E por falar em controvérsia, é Tim Burton quem traz à telona o segredo
por trás do sucesso das telas e telinhas melodramáticas dos Keane em Grandes Olhos (Big Eyes, EUA, 2014). Na verdade, a fraude por trás do sucesso. Quem
pintava os quadros era Margaret (Amy Adams), mas quem levava a fama (com
a sua conivência) era Walter Keane (Christoph Waltz), seu marido. O casal
se conheceu numa exposição de rua, em meados dos anos 1950: ele expondo suas
paisagens parisienses e ela suas meninas tristes de grandes olhos. Logo se
casaram e Walter decidiu que já era
hora de buscar uma galeria. Esnobados, ele encontrou uma alternativa, alugar as
paredes de um bar, onde a obra de Margareth
foi descoberta e a dele preterida. Como ela também assinava Keane, ele achou melhor assumir a
autoria, alegando para a esposa que o mercado não aceitava muito bem uma
artista. A partir de então, Margaret pintava
e Walter vendia os quadros, fazendo
nome e fortuna. A farsa foi desvelada em 1970, seis anos após a separação do casal,
mas o processo se estendeu até 1990.
Grandes
Olhos é (mais) uma história (hollywoodiana) inspirada em fatos. Se
na sinopse parece interessante, no cinema fica a desejar. Infelizmente,
excetuando a direção de arte, com ótima reconstituição de época (1950,60,70), o
filme não dá liga..., pincela, pincela e a tinta não seca. O roteiro raso e
parcial, da irregular dupla Scott Alexander e Larry Karaszewski, beira o
infantilóide..., respinga aqui e ali para resultar num descartável quadro
borrado mais abstrato que expressivo.
A direção de Burton é tacanha, claudicante. Uma
hora esboça uma dramédia e na outra uma comédrama. Não que isso importe, já que
os “personagens” não têm alma, são meras caricaturas mudas ou falastronas. As
performances de Waltz e de Adams são dignas do prêmio Framboesa de Ouro ou do Nafta.

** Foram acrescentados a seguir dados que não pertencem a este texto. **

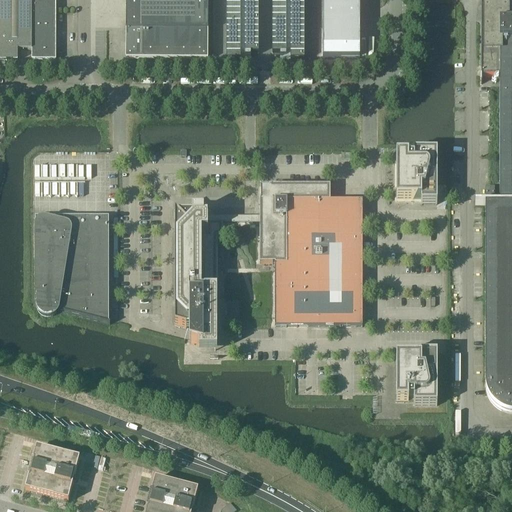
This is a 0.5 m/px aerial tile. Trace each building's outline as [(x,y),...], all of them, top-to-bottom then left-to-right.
[(0,0),(0,60),(18,61),(18,51),(32,51),(31,0),(0,0)] [(31,0),(32,51),(32,61),(56,61),(56,2),(59,2),(58,0),(31,0)] [(125,0),(126,28),(126,61),(208,61),(208,0),(125,0)] [(226,0),(227,61),(241,61),(241,63),(250,63),(250,58),(251,58),(251,54),(259,54),(258,0),(226,0)] [(304,0),(272,0),(272,55),(280,55),(280,59),(286,59),(286,61),(304,61),(304,0)] [(322,0),(322,47),(359,47),(359,0),(322,0)] [(499,204),(475,204),(475,206),(485,206),(485,240),(485,385),(485,386),(485,387),(485,388),(485,389),(486,389),(486,390),(486,391),(486,392),(486,393),(487,394),(487,395),(487,396),(488,397),(488,398),(489,399),(489,400),(490,401),(491,402),(491,403),(492,404),(493,405),(494,406),(495,407),(496,407),(496,408),(497,409),(498,410),(499,410),(501,411),(502,411),(503,412),(504,412),(505,413),(506,413),(507,413),(508,414),(510,414),(511,414),(511,4),(506,5),(481,5),(481,23),(481,84),(482,85),(482,78),(499,78),(499,194),(499,204)] [(405,157),(404,157),(404,156),(395,156),(395,202),(411,202),(412,202),(421,202),(421,205),(437,205),(437,153),(414,153),(414,159),(408,159),(408,157),(405,157)] [(334,328),(357,328),(362,328),(362,202),(330,202),(330,187),(269,187),(269,188),(261,188),(261,199),(259,199),(259,218),(221,218),(221,217),(220,217),(220,218),(219,218),(219,217),(218,217),(218,218),(216,218),(216,217),(216,218),(214,218),(214,217),(214,218),(212,218),(212,217),(211,217),(211,218),(210,218),(210,217),(209,217),(209,218),(207,218),(207,217),(207,218),(204,218),(204,212),(192,212),(192,215),(188,215),(188,214),(188,213),(187,213),(186,212),(185,212),(184,212),(183,213),(182,214),(182,215),(178,215),(178,216),(175,212),(175,326),(186,329),(189,329),(189,339),(189,344),(191,345),(199,347),(199,353),(217,352),(217,346),(217,291),(214,291),(215,237),(223,237),(223,222),(259,222),(259,264),(275,264),(275,328),(334,328)] [(494,187),(486,187),(486,198),(494,198),(494,187)] [(37,233),(35,233),(35,240),(35,305),(34,305),(34,306),(37,307),(36,308),(37,309),(37,311),(37,312),(38,313),(38,314),(39,315),(40,316),(41,317),(42,318),(43,318),(45,319),(46,319),(47,319),(49,319),(50,319),(51,318),(52,318),(53,317),(55,316),(55,315),(56,314),(57,313),(57,312),(110,325),(109,325),(109,240),(109,218),(64,218),(64,225),(46,221),(44,221),(43,221),(41,221),(39,223),(38,225),(37,226),(37,229),(37,233)] [(229,302),(229,319),(239,319),(239,302),(229,302)] [(395,403),(404,403),(405,403),(408,403),(408,401),(414,401),(414,406),(437,406),(437,355),(421,355),(421,358),(412,358),(411,357),(395,358),(395,403)] [(68,503),(73,484),(72,484),(73,478),(75,478),(79,460),(36,449),(25,492),(68,503)] [(191,511),(192,509),(193,509),(198,491),(155,479),(150,498),(151,498),(150,504),(149,504),(146,511),(191,511)]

Desperdício total de talento. Ele, se esforçando para ser engraçado, está mais
para vilão maçante de desenho animado do que para cínico. Ela, se esforçando no
papel de vítima do sistema machofalocrata americano (da época?) que não dava
voz e nem trabalho decente às mulheres, é só caras e bocas choramingas (também
nas pinturas)..., até conhecer as salvadoras Testemunhas de Jeová.
Grandes
Olhos (e pequenas ideias) é parcial do princípio ao fim. A única
“verdade” que lhe interessa é a da “vítima” Margaret Kaene. Quanto ao egocêntrico Walter Kaene, pelo material biográfico disponível na web, não era
tão inepto como a trama faz crer. Seu pioneirismo na cultura de massa, ao
produzir em larga escala, antes de Warhol, reproduções das “suas” obras em pôsteres
e cartões, para “atender” a quem não podia pagar pela obra original, merecia
mais destaque. Mas ele não é o foco da história.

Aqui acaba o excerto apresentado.